Capítulo 1: Nene
Entonces el gran héroe se levantó entre las cenizas de toda la destrucción, sin poder ni nada que lo respaldara, miró a su enemigo mientras tenía su brazo caído en símbolo de cansancio, parecía mostrar solo símbolo de debilidad. Gritó en voz alta “¡esto aún no acaba!”, y con su otro brazo tomo una espada mientras corría contra su presa, pero esta ni se inmutaba y solo lo lanzaba de nuevo a su posición, una, tras otra, tras otra vez.
- ¡Y luego mami! ¿¡Y luego!? - se escuchaba de una voz grata e infantil.
- Y luego, el héroe logro tirar de un último esfuerzo a aquel enemigo enorme…
- ¡Y entonces pudo cortarlo con gran ímpetu!

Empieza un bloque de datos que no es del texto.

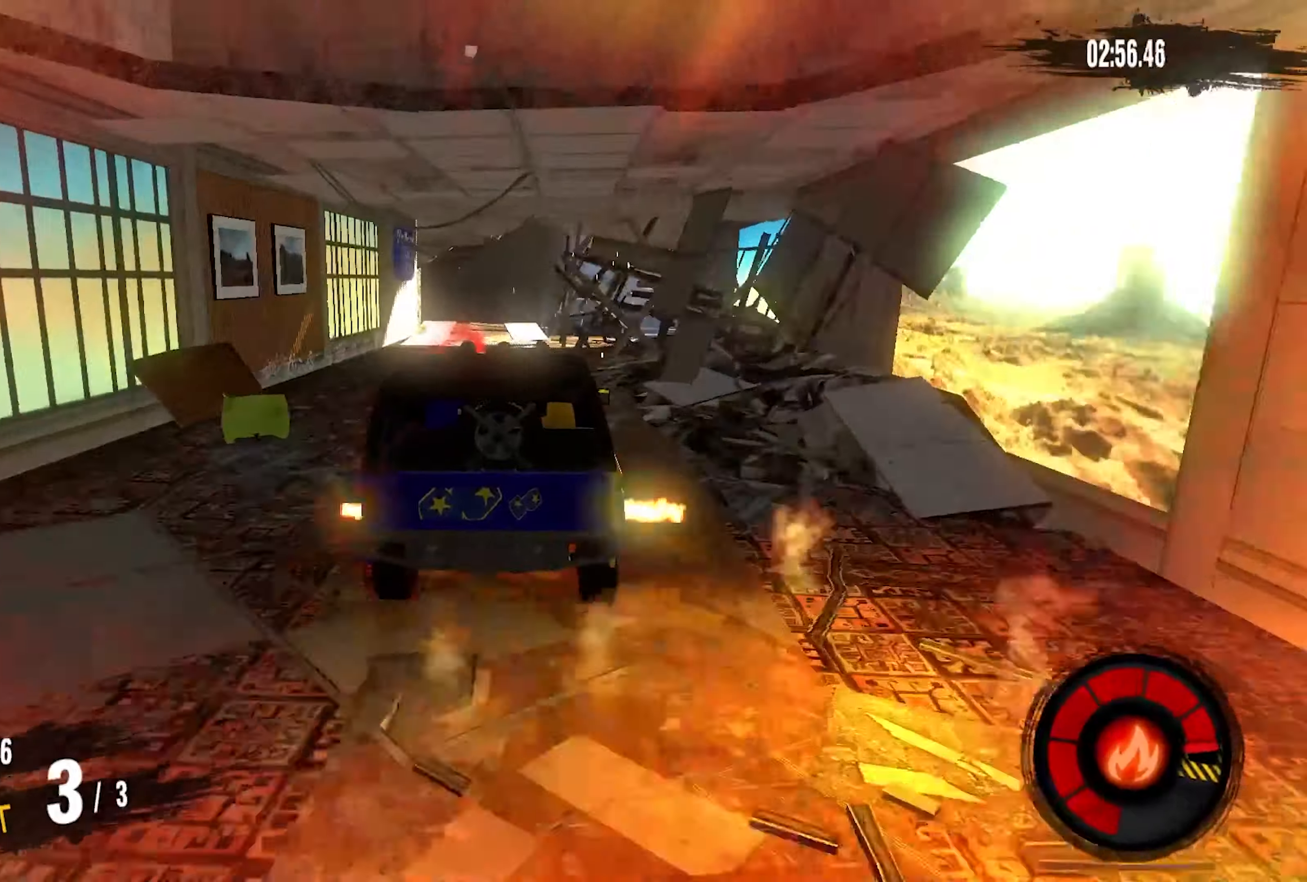
{"buttons": ["R2"], "left_stick": "center", "right_stick": "center", "events": [[34, "left_stick", "left"], [350, "left_stick", "down-left"], [450, "left_stick", "center"]]}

- ¡Oye! - se escuchaba de la otra voz, que parecía ser de una mujer mayor mientras soltaba un puchero, -Si ya te sabías la historia, no me hubieras pedido que te la contará
- Perdón mami, me emocione.
- No te preocupes mi vida, estoy bromeando - terminaba por responder mientras le besaba la frente. Proseguía con la historia, - Entonces pudo cortarlo con gran ímpetu. Mientras su cuerpo lucía cansado debido al gran esfuerzo, una gran sonrisa emanaba de él. La gente no podía creerlo, era excitante para todos que gritaron de emoción. Nadie creería que tras el primer ataque el héroe se levantaría nuevamente, hasta cortarlo, sin poder, sin magia, solo fuerza bruta.

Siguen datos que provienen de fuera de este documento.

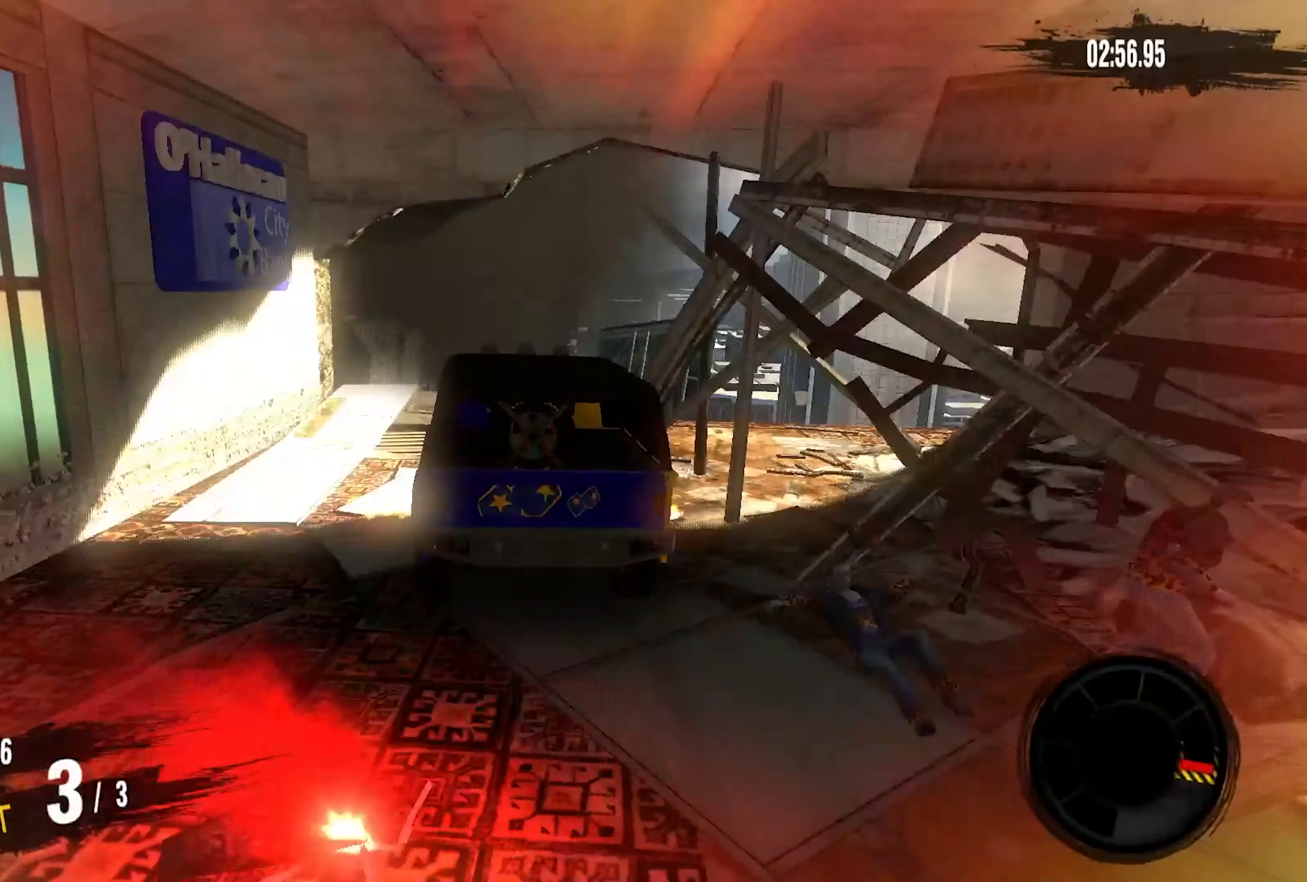
{"buttons": [], "left_stick": "up", "right_stick": "center", "events": [[234, "left_stick", "up-right"], [284, "R2", "up"], [334, "left_stick", "up"]]}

- ¿Qué siga mamá? ¡¿Qué sigue?! - exaltaba la pequeña voz con gran emoción.
- Por hoy es todo mi niña, ya debes de descansar que mañana es un nuevo día.

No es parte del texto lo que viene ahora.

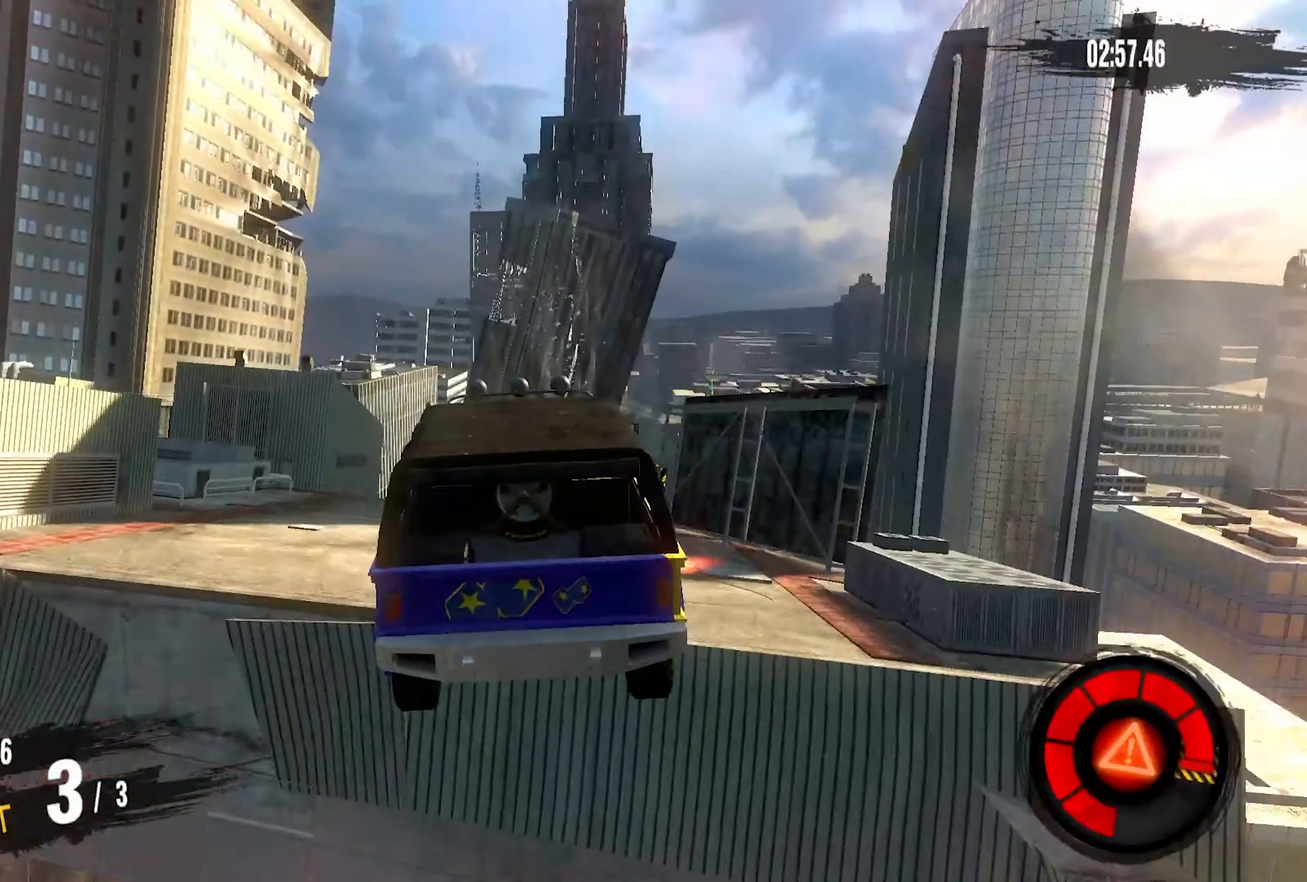
{"buttons": [], "left_stick": "up", "right_stick": "center", "events": []}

-Está bien mamá hasta mañana.
- Despierta ya.
- ¿De qué hablas mami? - pareciese decirlo un tanto asustada.
- Despiertaaaaaaaaaaaaaaaaaaaaaaaaaaaaaaaaaaaaaa - decía la mamá mientras de una manera extraña movía la boca.
En eso se ve que el despertador no dejaba de sonar, al unísono de la “a”. Una hermosa mano, con pequeños rastros de haber golpeado algo, parecía querer apagar al despertador sin ningún logro. Un quejido sonó mientras de entre las sábanas se asomaba Jee.
- Demonios, ese maldito sueño - decía mientras se levantaba.
Tomaba la pasta de dientes, se alaciaba el cabello, se ponía un tenue maquillaje y finalmente se cambiaba de ropa. El timbre de la comida sonaba, y tomaba el pan tostado mientras se hacía una coleta de caballo. Para finalmente poner sus dedos en el tacón y salir con un bello y reluciente traje negro de su hogar, que pareciese ubicarse en un complejo departamental.